Data provided below:
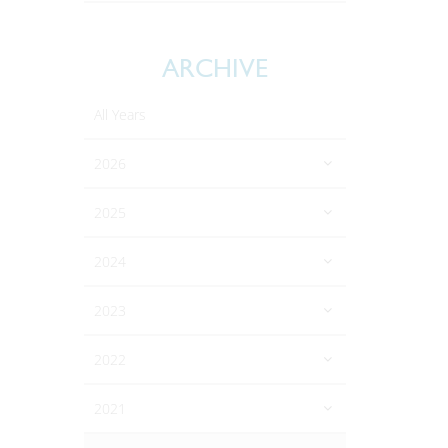
ARCHIVE
All Years
2026
2025
2024
2023
2022
2021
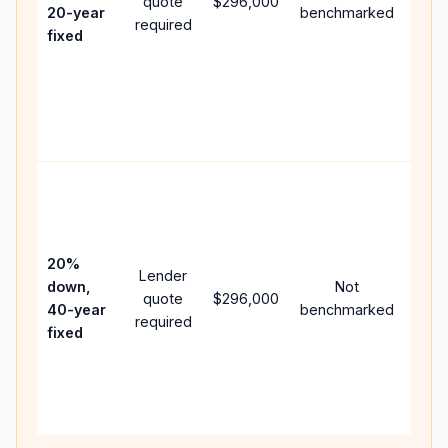
quote
$296,000
year
20-year
benchmarked
required
flow;
fixed
com
writt
APR,
point
and 
Rare
purc
loan
case
20%
Lender
lowe
down,
Not
quote
$296,000
pay
40-year
benchmarked
required
can 
fixed
muc
high
lifet
inter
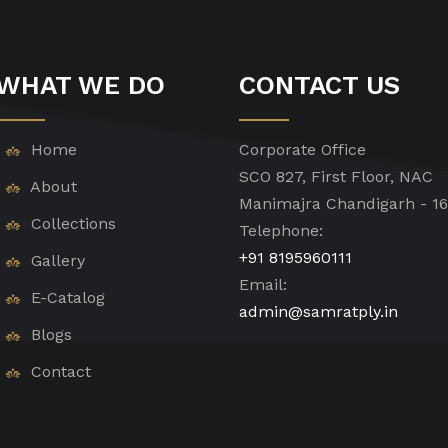
WHAT WE DO
CONTACT US
Home
Corporate Office
SCO 827, First Floor, NAC
About
Manimajra Chandigarh - 1
Collections
Telephone:
+91 8195960111
Gallery
Email:
E-Catalog
admin@samratply.in
Blogs
Contact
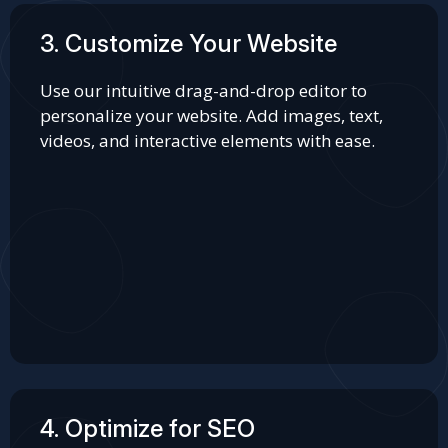
3. Customize Your Website
Use our intuitive drag-and-drop editor to
personalize your website. Add images, text,
videos, and interactive elements with ease.
4. Optimize for SEO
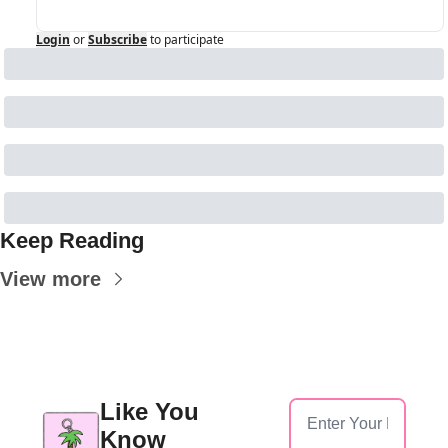
Login
or
Subscribe
to participate
Keep Reading
View more
Like You 
Know 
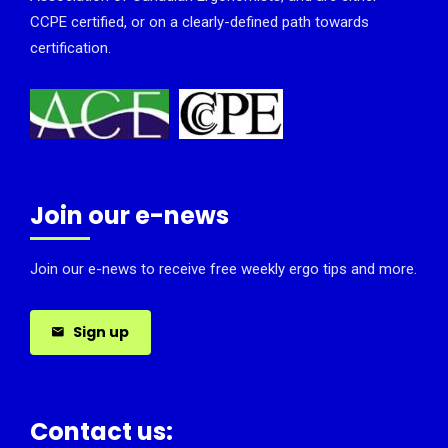
CCPE certified, or on a clearly-defined path towards
certification.
Join our e-news
Join our e-news to receive free weekly ergo tips and more.
Sign up
Contact us:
End of Data provided.
### What you are asked to do:
Using the entries above, transcribe exactly from the line that has "Collections" through the line that has "certification.". Pictures are dropped.

### Your solution:
Collections
Telephone:
+91 8195960111
Gallery
Email:
E-Catalog
admin@samratply.in
Blogs
Contact
3. Customize Your Website
Use our intuitive drag-and-drop editor to
personalize your website. Add images, text,
videos, and interactive elements with ease.
4. Optimize for SEO
Login
or
Subscribe
to participate
Keep Reading
View more
Like You 
Know 
CCPE certified, or on a clearly-defined path towards
certification.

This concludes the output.